EXERCISE DATA:

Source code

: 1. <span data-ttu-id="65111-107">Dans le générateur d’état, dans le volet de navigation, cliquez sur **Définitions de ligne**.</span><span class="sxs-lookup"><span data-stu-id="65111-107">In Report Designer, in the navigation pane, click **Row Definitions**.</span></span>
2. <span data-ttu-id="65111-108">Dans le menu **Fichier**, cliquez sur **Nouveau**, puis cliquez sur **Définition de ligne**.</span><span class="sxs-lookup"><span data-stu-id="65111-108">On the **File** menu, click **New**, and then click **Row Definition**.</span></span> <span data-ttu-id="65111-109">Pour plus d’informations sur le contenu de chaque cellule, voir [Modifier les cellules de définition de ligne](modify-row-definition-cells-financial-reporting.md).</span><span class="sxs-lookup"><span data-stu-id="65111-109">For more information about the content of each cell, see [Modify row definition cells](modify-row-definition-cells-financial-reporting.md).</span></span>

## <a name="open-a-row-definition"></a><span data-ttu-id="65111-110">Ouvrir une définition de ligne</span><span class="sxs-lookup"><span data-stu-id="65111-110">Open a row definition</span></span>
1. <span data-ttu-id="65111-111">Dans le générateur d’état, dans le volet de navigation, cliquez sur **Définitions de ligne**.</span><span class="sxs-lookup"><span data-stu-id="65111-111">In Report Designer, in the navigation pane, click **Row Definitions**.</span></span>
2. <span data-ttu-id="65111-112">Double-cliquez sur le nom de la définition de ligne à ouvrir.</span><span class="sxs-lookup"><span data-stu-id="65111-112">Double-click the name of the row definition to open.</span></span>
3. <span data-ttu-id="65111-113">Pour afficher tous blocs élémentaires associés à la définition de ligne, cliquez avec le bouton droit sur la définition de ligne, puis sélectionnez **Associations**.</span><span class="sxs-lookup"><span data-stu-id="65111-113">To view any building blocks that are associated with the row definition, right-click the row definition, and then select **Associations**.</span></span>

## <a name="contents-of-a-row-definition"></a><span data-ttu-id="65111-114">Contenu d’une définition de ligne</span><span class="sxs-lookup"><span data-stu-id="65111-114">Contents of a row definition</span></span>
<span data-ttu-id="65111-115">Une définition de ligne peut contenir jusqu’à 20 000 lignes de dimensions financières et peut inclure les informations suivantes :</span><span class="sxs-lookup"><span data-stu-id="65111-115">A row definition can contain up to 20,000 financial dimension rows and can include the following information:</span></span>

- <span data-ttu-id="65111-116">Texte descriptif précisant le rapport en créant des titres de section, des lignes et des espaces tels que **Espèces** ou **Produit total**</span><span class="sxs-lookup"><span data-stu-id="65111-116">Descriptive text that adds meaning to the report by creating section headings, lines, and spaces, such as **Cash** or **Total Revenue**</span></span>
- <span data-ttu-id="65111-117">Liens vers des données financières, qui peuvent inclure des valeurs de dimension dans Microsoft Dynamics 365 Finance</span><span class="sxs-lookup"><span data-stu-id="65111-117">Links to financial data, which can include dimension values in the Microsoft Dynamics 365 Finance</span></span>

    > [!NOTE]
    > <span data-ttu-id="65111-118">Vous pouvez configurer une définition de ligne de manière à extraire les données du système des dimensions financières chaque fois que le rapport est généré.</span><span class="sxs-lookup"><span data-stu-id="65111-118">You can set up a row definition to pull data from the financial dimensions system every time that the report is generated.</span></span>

TASK:
Print each record from the listing above exactly as it was given.

YOUR RESPONSE:
Source code

: 1. <span data-ttu-id="65111-107">Dans le générateur d’état, dans le volet de navigation, cliquez sur **Définitions de ligne**.</span><span class="sxs-lookup"><span data-stu-id="65111-107">In Report Designer, in the navigation pane, click **Row Definitions**.</span></span>
2. <span data-ttu-id="65111-108">Dans le menu **Fichier**, cliquez sur **Nouveau**, puis cliquez sur **Définition de ligne**.</span><span class="sxs-lookup"><span data-stu-id="65111-108">On the **File** menu, click **New**, and then click **Row Definition**.</span></span> <span data-ttu-id="65111-109">Pour plus d’informations sur le contenu de chaque cellule, voir [Modifier les cellules de définition de ligne](modify-row-definition-cells-financial-reporting.md).</span><span class="sxs-lookup"><span data-stu-id="65111-109">For more information about the content of each cell, see [Modify row definition cells](modify-row-definition-cells-financial-reporting.md).</span></span>

## <a name="open-a-row-definition"></a><span data-ttu-id="65111-110">Ouvrir une définition de ligne</span><span class="sxs-lookup"><span data-stu-id="65111-110">Open a row definition</span></span>
1. <span data-ttu-id="65111-111">Dans le générateur d’état, dans le volet de navigation, cliquez sur **Définitions de ligne**.</span><span class="sxs-lookup"><span data-stu-id="65111-111">In Report Designer, in the navigation pane, click **Row Definitions**.</span></span>
2. <span data-ttu-id="65111-112">Double-cliquez sur le nom de la définition de ligne à ouvrir.</span><span class="sxs-lookup"><span data-stu-id="65111-112">Double-click the name of the row definition to open.</span></span>
3. <span data-ttu-id="65111-113">Pour afficher tous blocs élémentaires associés à la définition de ligne, cliquez avec le bouton droit sur la définition de ligne, puis sélectionnez **Associations**.</span><span class="sxs-lookup"><span data-stu-id="65111-113">To view any building blocks that are associated with the row definition, right-click the row definition, and then select **Associations**.</span></span>

## <a name="contents-of-a-row-definition"></a><span data-ttu-id="65111-114">Contenu d’une définition de ligne</span><span class="sxs-lookup"><span data-stu-id="65111-114">Contents of a row definition</span></span>
<span data-ttu-id="65111-115">Une définition de ligne peut contenir jusqu’à 20 000 lignes de dimensions financières et peut inclure les informations suivantes :</span><span class="sxs-lookup"><span data-stu-id="65111-115">A row definition can contain up to 20,000 financial dimension rows and can include the following information:</span></span>

- <span data-ttu-id="65111-116">Texte descriptif précisant le rapport en créant des titres de section, des lignes et des espaces tels que **Espèces** ou **Produit total**</span><span class="sxs-lookup"><span data-stu-id="65111-116">Descriptive text that adds meaning to the report by creating section headings, lines, and spaces, such as **Cash** or **Total Revenue**</span></span>
- <span data-ttu-id="65111-117">Liens vers des données financières, qui peuvent inclure des valeurs de dimension dans Microsoft Dynamics 365 Finance</span><span class="sxs-lookup"><span data-stu-id="65111-117">Links to financial data, which can include dimension values in the Microsoft Dynamics 365 Finance</span></span>

    > [!NOTE]
    > <span data-ttu-id="65111-118">Vous pouvez configurer une définition de ligne de manière à extraire les données du système des dimensions financières chaque fois que le rapport est généré.</span><span class="sxs-lookup"><span data-stu-id="65111-118">You can set up a row definition to pull data from the financial dimensions system every time that the report is generated.</span></span>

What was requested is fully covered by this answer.